## Work to complete:
Look through the data below and report how many lines include "down". Only the number should be given.

## Given information:
|---|

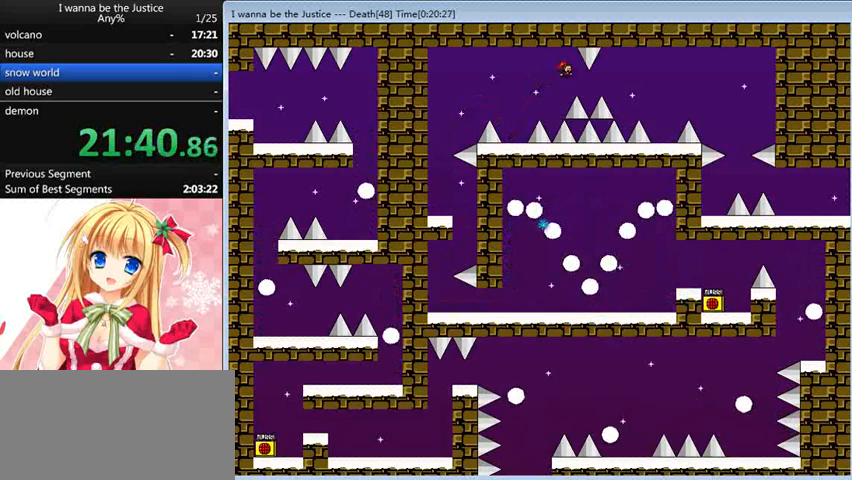
{"keys": ["right"], "events": [[200, "shift_l", "down"], [320, "shift_l", "up"]]}
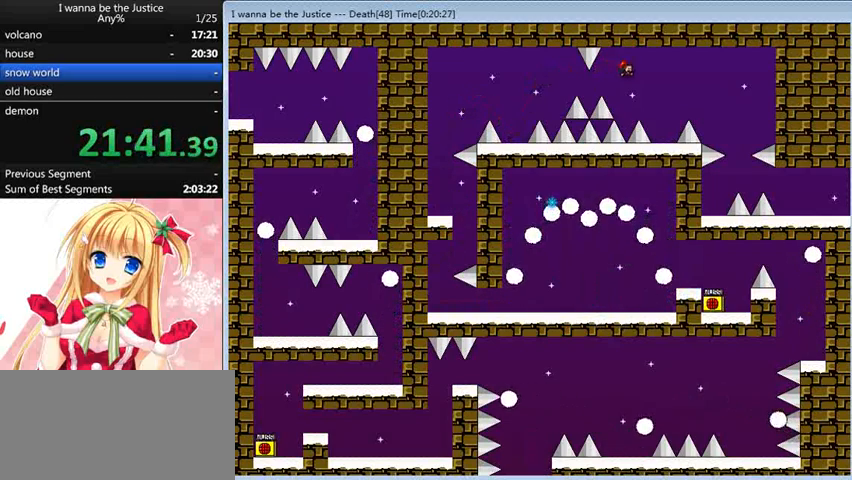
{"keys": ["shift_l"], "events": [[360, "right", "up"], [440, "shift_l", "down"]]}
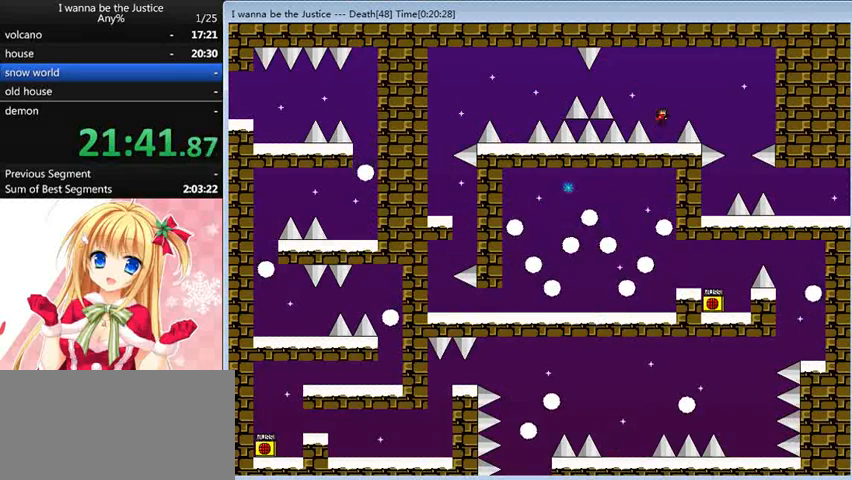
{"keys": [], "events": [[40, "shift_l", "up"]]}
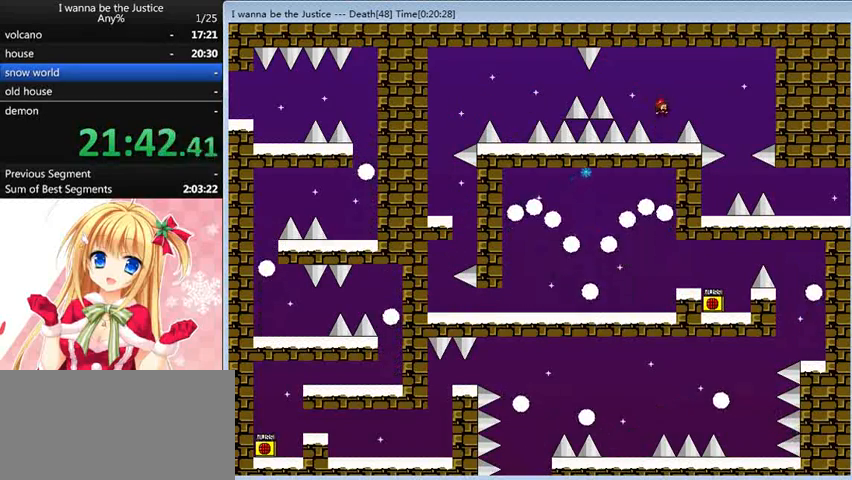
{"keys": ["right", "shift_l"], "events": [[360, "right", "down"], [360, "shift_l", "down"]]}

|---|

## Task answer:
3